Goodale Construction, through its attorney, declined comment on the developments.

Making a point

In a letter dated May 9, the Oak Bluffs board of selectmen asked the MVC to consider the Goodale sand pit as a development of regional impact (DRI).

“The board elected to refer the project as a discretionary referral under sections 1.6 and 3.1(g) of the DRI checklist,” town administrator Michael Dutton wrote.

Mr. London cited the words “discretionary referral” as the ambiguous part of the letter.

Section 1.6 covers land protected as habitat for endangered species, and section 3.1(g) covers a change in intensity of use. Both are concurrent referrals, not discretionary referrals.

There was a lengthy discussion among commissioners at the May 23 land use planning commission meeting about procedural issues, with many references to sections 1.6 and 3.1(g), but section 1.1 was not discussed. At the Oak Bluffs selectmen’s meeting, in which the board voted unanimously to refer the matter to the MVC, sections 1.6 and 3.1(g) were specifically cited, but section 1.1 was not debated.

“It would have been useful if it had been focused on earlier in the process,” Mr. London said in a phone conversation with The Times. “There were many aspects to the complex referral. The procedural issue — we were focusing on the two major things we did discuss, whether the commission has purview, and the other thing is what is the regional impact. It’s in everybody’s best interest, including the Goodales, that all the proper procedures are followed.”

New issues

Mr. London said the MVC staff has researched some of the issues raised at the May 23 meeting, and those issues can be discussed at the public hearing.

An extensive update of the staff report dated June 2, the day of the scheduled vote, raised new issues not discussed, or briefly and generally discussed during the previous meeting.

Among them is whether all the 100-acre property is grandfathered under Oak Bluffs zoning laws or whether only part of the property is grandfathered. Town officials contend the property is exempt from current regulations, because the gravel mining operation pre-exists zoning laws.

Questions were also raised in the revised staff report about whether construction of a new tower at the asphalt plant, leased and operated by White Brothers-Lynch Corporation, required a special permit from town zoning boards and whether that tower fits the definition of a structure.

Also questioned in the staff report: whether the plant has proper current permits from the Massachusetts Department of Environmental Protection; whether the concrete manufacturing plant operated by Goodale Construction has proper federal permits for water runoff; whether the company has a spill prevention plan for its above-ground storage tanks; whether the company has proper containment systems for hazardous chemicals and cement process additives; and whether bullets from target shooting contaminate the soil.

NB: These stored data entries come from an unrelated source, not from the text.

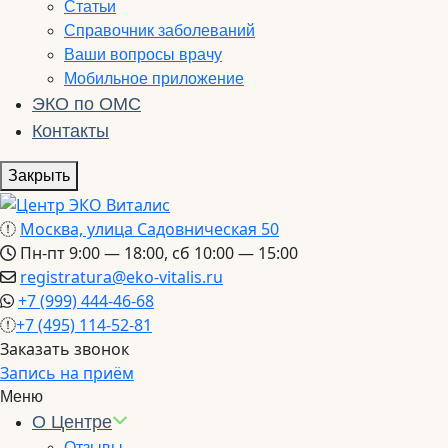
Статьи
Справочник заболеваний
Ваши вопросы врачу
Мобильное приложение
ЭКО по ОМС
Контакты
Закрыть
Москва, улица Садовническая 50
Пн-пт 9:00 — 18:00, сб 10:00 — 15:00
registratura@eko-vitalis.ru
+7 (999) 444-46-68
+7 (495) 114-52-81
Заказать звонок
Запись на приём
Меню
О Центре
Отзывы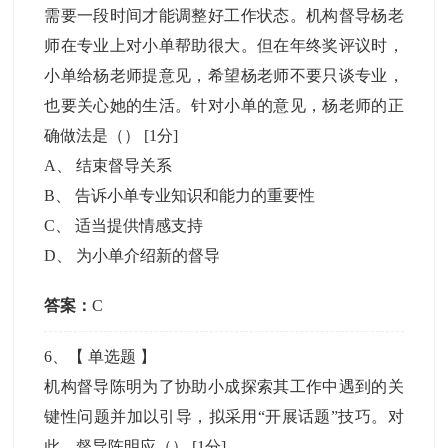
需要一段时间才能调整好工作状态。机构督导杨老
师在专业上对小单帮助很大。但在年终奖评议时，
小单给杨老师提意见，希望杨老师不要只谈专业，
也要关心她的生活。针对小单的意见，杨老师的正
确做法是（）
[1分]
A
、
结束督导关系
B
、
告诉小单专业知识和能力的重要性
C
、
适当提供情感支持
D
、
为小单介绍新的督导
答案：
C
6
、【
单选题
】
机构督导陈明为了协助小成探索其工作中遇到的关
键性问题并加以引导，拟采用“开展话题”技巧。对
此，督导陈明应（）
[1分]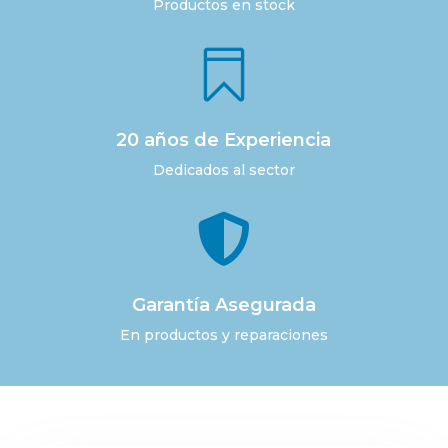
Productos en stock

20 años de Experiencia
Dedicados al sector

Garantía Asegurada
En productos y reparaciones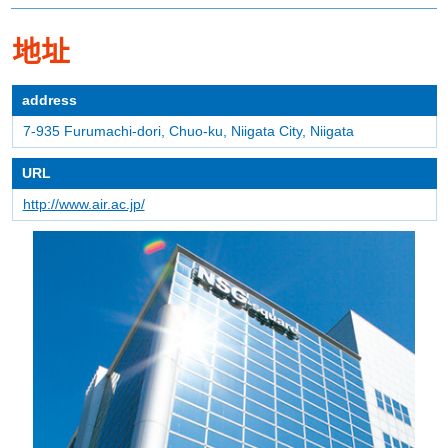
地址
address
7-935 Furumachi-dori, Chuo-ku, Niigata City, Niigata
URL
http://www.air.ac.jp/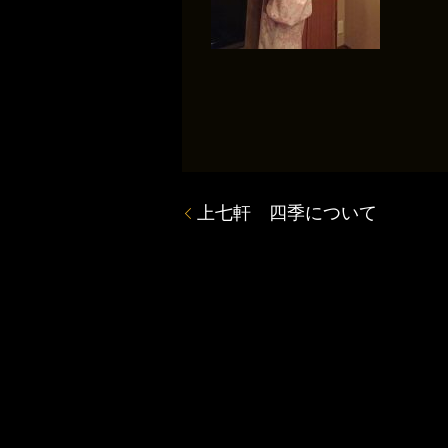
上七軒 四季について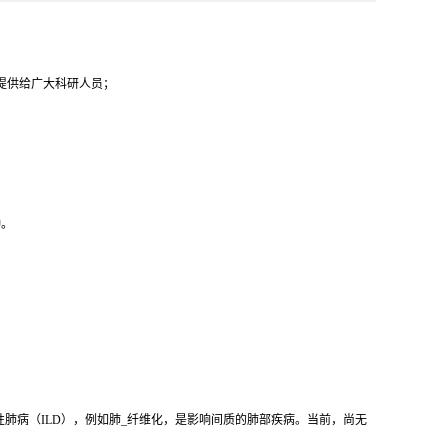
代提供给广大科研人员；
钟。
性肺病（ILD），例如肺_纤维化，是影响间质的肺部疾病。当前，尚无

In response to a call from Paul Foley, the commission’s DRI coordinator, an official from the federal Environmental Protection Agency (EPA) said the Goodales should hire an engineer to review the facility and whether new permits from the EPA are necessary, according to the staff report.

Key issue

Permits are a key jurisdictional issue. At the May 23 meeting, attorney Kevin O’Flaherty, who represents the Goodale family, emphatically asserted that any review must be triggered by an application for a permit. In this case, town officials say no building or other regulatory permits are required. He said if there is no permit, the MVC has no authority to review.

Mr. Sederholm, a lawyer in private practice, said that is the interpretation of one lawyer, and that MVC counsel may have a different opinion. He said a discretionary referral under section 1.1 of the DRI checklist, may be reviewed by the MVC, even if the applicant has not applied for any development permit.

“We’re all very sensitive to the fact that this is an activity that has been going on for 70 years,” Mr. Sederholm said. “But a grandfathered activity doesn’t mean you can do anything you want.”